In Jainism, he is referred to as one of the previous reincarnations of the 24th Tirthankara, Mahavira and the grandson of Rishabhanatha, the first Tirthankara.

== Vedas ==
Marīci is not directly mentioned in the Vedas; however his descendant Kaśyapa Mārīca is attributed several sukta-s in the R̥gveda by the Anukramaṇi.

==Saptarishi==
Saptarishi, a Sanskrit dvigu meaning "seven sages" are the seven rishis who are extolled at many places in the Vedas and Hindu literature. The Vedic Samhitas never enumerate these rishis by name, though later Vedic texts such as the Brahmanas and Upanishads do so. While earlier texts do not mention Marichi as one of the seven, references can be found in the epic Mahabharata. In some parts of India, people believe these are seven stars of the Big Dipper named "Vashista", "Marichi", "Pulastya", "Pulaha", "Atri", "Angiras" and "Kratu". There is another star slightly visible within it, known as "Arundhati". He is considered one among the seven great sages, the saptarishis. Marichi, like some of the other sages, followed the path of worldly duties denouncing total renunciation. He had many children, the notable one being sage Kashyapa.

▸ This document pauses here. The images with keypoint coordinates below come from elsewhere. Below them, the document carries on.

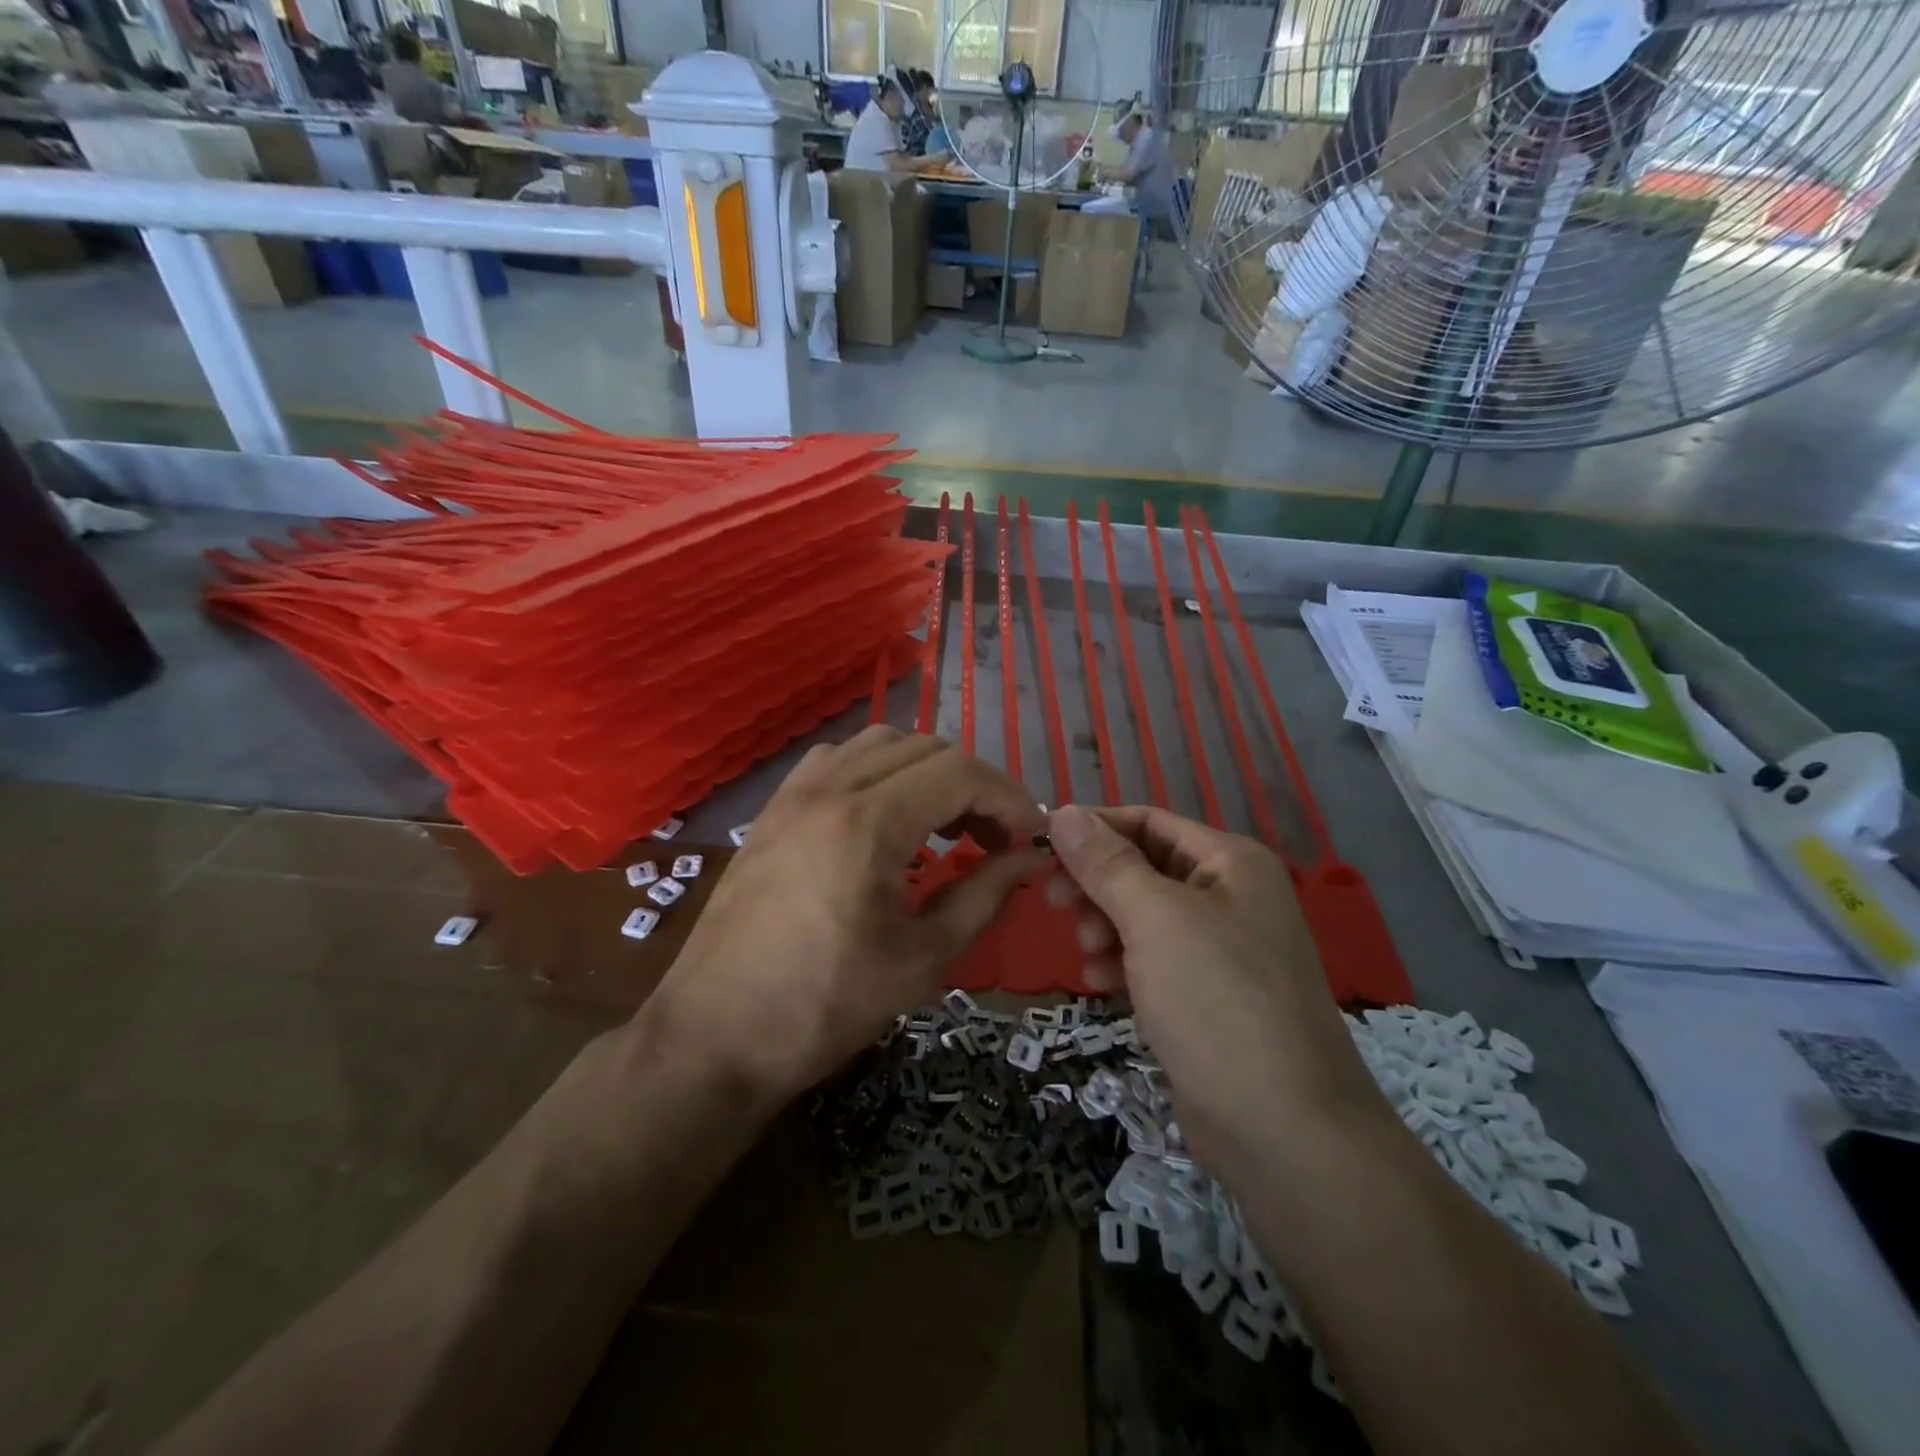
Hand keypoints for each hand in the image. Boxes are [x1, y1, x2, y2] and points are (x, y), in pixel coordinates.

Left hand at [644, 728, 1047, 1103]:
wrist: (714, 1036)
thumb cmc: (824, 1007)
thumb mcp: (922, 958)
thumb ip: (984, 895)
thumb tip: (1030, 859)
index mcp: (867, 822)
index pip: (960, 773)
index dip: (1008, 798)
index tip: (1031, 837)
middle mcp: (828, 788)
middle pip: (925, 749)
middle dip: (973, 786)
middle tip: (994, 839)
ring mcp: (793, 794)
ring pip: (879, 745)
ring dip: (925, 772)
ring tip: (943, 826)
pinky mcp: (772, 810)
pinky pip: (836, 761)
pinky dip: (876, 772)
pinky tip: (883, 819)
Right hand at [1044, 804, 1389, 1163]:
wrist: (1283, 1131)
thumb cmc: (1217, 1001)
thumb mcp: (1154, 919)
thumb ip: (1106, 863)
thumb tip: (1063, 811)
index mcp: (1230, 862)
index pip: (1148, 821)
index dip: (1093, 829)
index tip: (1041, 847)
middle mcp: (1230, 895)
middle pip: (1143, 867)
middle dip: (1097, 884)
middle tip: (1055, 904)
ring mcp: (1221, 948)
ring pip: (1142, 915)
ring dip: (1105, 926)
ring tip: (1087, 955)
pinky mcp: (1207, 995)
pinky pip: (1152, 959)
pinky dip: (1123, 963)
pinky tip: (1103, 986)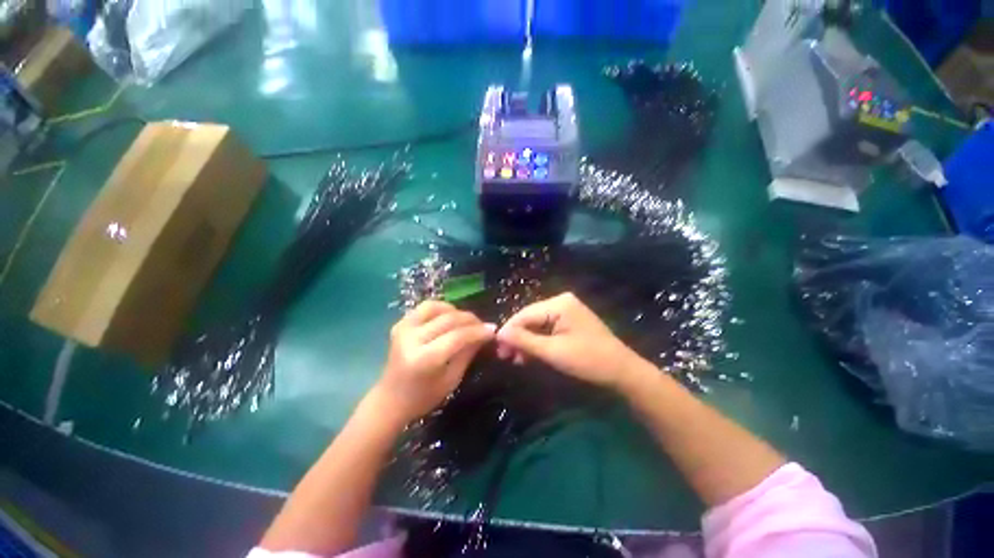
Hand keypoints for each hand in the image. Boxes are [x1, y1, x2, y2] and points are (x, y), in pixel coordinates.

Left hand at [370, 301, 495, 426]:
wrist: (390, 399)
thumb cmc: (424, 397)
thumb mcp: (452, 379)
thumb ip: (468, 352)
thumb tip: (486, 333)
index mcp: (425, 359)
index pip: (458, 336)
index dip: (478, 331)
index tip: (493, 330)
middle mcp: (412, 339)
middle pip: (449, 319)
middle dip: (471, 320)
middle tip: (483, 325)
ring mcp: (403, 329)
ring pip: (436, 307)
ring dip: (456, 311)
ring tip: (466, 321)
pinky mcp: (400, 324)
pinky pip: (425, 307)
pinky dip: (441, 308)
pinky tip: (450, 316)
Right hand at [495, 292, 646, 390]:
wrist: (622, 371)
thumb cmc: (588, 360)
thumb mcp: (552, 351)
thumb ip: (524, 340)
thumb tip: (498, 333)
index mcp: (558, 304)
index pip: (525, 314)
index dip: (509, 331)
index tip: (497, 349)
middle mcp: (561, 301)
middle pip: (530, 318)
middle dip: (517, 337)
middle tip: (505, 357)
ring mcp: (567, 310)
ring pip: (537, 324)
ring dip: (526, 341)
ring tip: (516, 360)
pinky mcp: (570, 321)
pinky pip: (547, 328)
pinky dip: (538, 341)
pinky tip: (530, 355)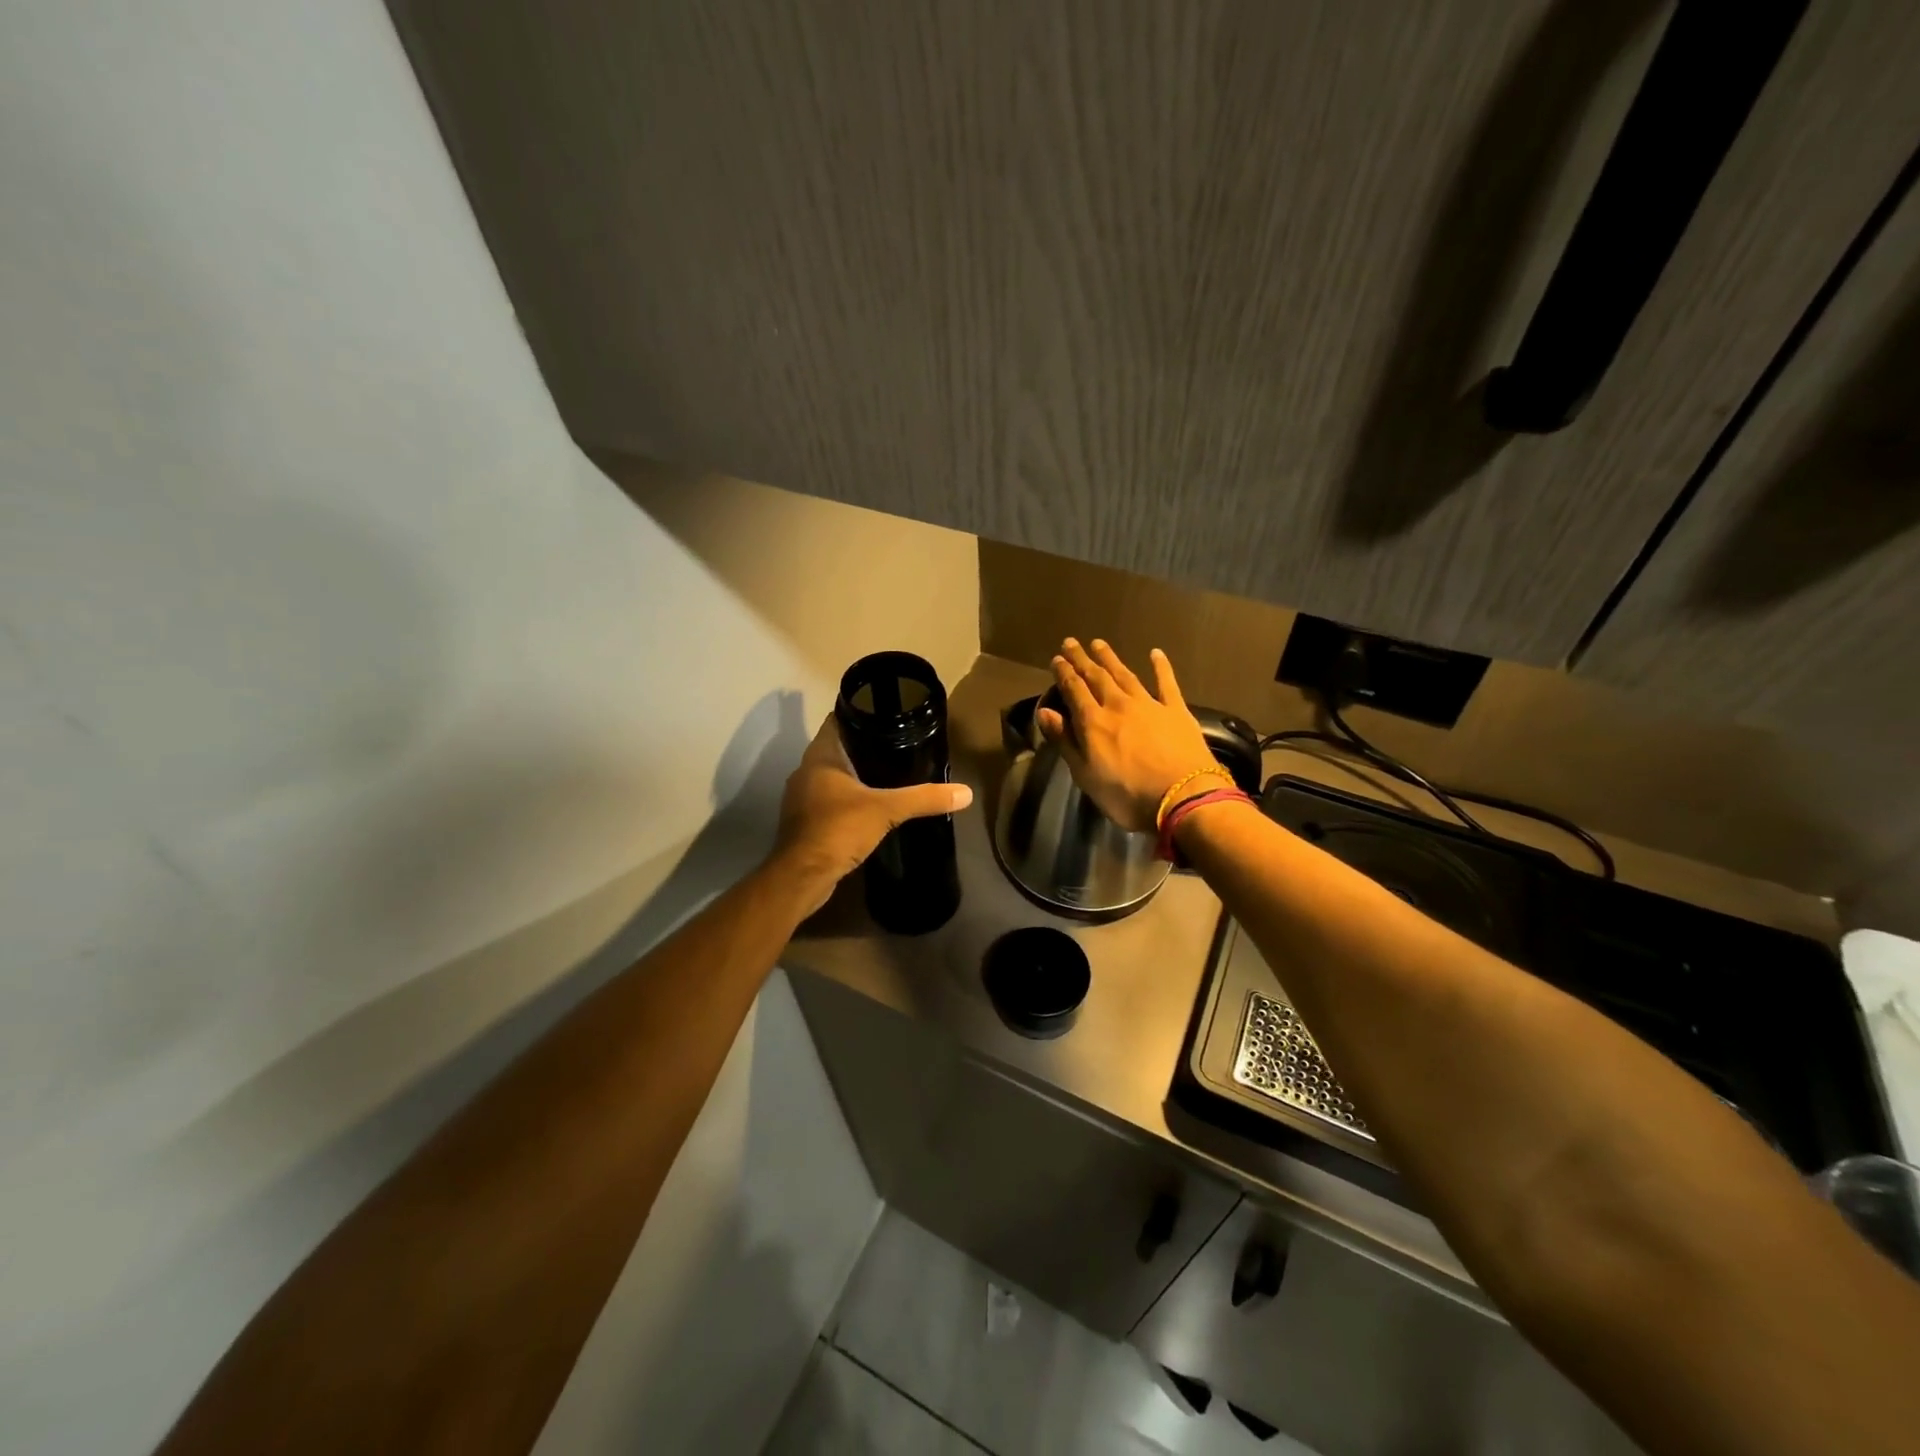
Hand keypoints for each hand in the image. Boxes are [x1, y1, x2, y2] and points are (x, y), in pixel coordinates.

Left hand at [770, 716, 973, 915]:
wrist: (802, 877)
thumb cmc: (838, 830)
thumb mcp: (887, 810)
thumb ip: (924, 798)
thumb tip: (965, 793)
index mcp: (820, 756)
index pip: (838, 720)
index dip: (861, 713)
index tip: (888, 715)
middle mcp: (806, 771)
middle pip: (837, 747)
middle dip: (864, 746)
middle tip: (899, 744)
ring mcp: (802, 797)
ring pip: (832, 776)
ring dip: (855, 774)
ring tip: (889, 773)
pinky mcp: (804, 822)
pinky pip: (829, 800)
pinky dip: (848, 799)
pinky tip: (870, 806)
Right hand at [1037, 639, 1221, 834]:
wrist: (1183, 797)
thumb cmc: (1127, 794)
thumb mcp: (1086, 775)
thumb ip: (1065, 741)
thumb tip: (1045, 711)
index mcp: (1093, 722)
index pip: (1074, 690)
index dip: (1064, 673)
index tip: (1056, 659)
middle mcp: (1118, 705)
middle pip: (1097, 677)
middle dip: (1082, 660)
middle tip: (1071, 643)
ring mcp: (1149, 704)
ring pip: (1125, 675)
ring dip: (1110, 659)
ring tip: (1099, 644)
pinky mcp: (1176, 710)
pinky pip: (1166, 682)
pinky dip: (1160, 666)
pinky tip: (1155, 653)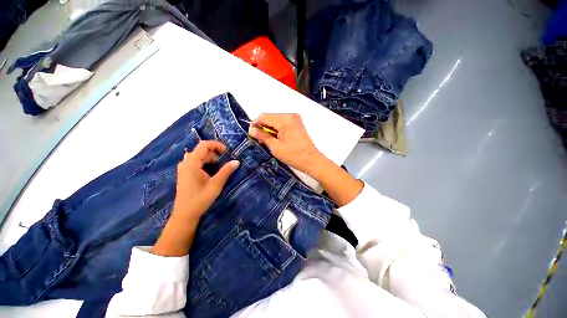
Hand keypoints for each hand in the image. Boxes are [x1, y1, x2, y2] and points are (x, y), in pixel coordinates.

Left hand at [173, 140, 239, 220]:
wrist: (185, 214)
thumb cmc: (200, 199)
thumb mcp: (216, 184)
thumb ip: (226, 171)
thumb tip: (236, 161)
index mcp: (192, 163)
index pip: (204, 145)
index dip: (216, 145)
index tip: (227, 152)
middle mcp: (186, 162)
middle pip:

=== Petrification of Dharmavrata ===
Dharmavrata was one of the many consorts of the sage. Once, she was asked by her husband to massage his legs, during which he fell asleep. During this time, she was visited by Brahma, upon which she was struck with the dilemma of whether to receive the deity with the proper honours as was custom, or perform her husband's bidding. She chose to attend to the deity. When Marichi observed the absence of his wife, he cursed her to be petrified. She pleaded her innocence, and proved it by performing a penance amid the fires. Vishnu was pleased by her devotion. She requested Vishnu to revert her curse, but Vishnu said that the curse could not be reverted, but the stone she would be turned to would continue to be regarded as Devashila, which would be considered sacred and have the essence of the Trimurti and Lakshmi.

==Prajapatis==
Before the creation started, Brahma, the Hindu god of creation, needed a few people who can be held responsible for the creation of the remaining Universe. Therefore, he is believed to have created ten Prajapatis (Ruler of the people) from his manas (mind) and nine from his body. Marichi is one of the manasputras of Brahma. The ten Prajapatis are as follows:

1. Marichi
2. Atri
3. Angirasa
4. Pulaha
5. Pulasthya
6. Krathu
7. Vasishta
8. Prachethasa
9. Bhrigu
10. Narada

==Life==
The life of Marichi is known more by the account of his descendants, notably by the works of sage Kashyapa. Marichi is then married to Kala, and gave birth to Kashyapa (Kashyapa is also sometimes acknowledged as a Prajapati, who has inherited the right of creation from his father).

==Jainism==

In Jain scriptures, Marichi was the son of Bharata Chakravartin who after many births was born as 24th Tirthankara of Jainism, Mahavira. In his life as Marichi, he became a Jain monk following Rishabhanatha, first tirthankara, but was unable to follow the hard rules of Jain penance. So he took a robe, pedals and an umbrella and founded his own religion, taking Kapila as his first disciple.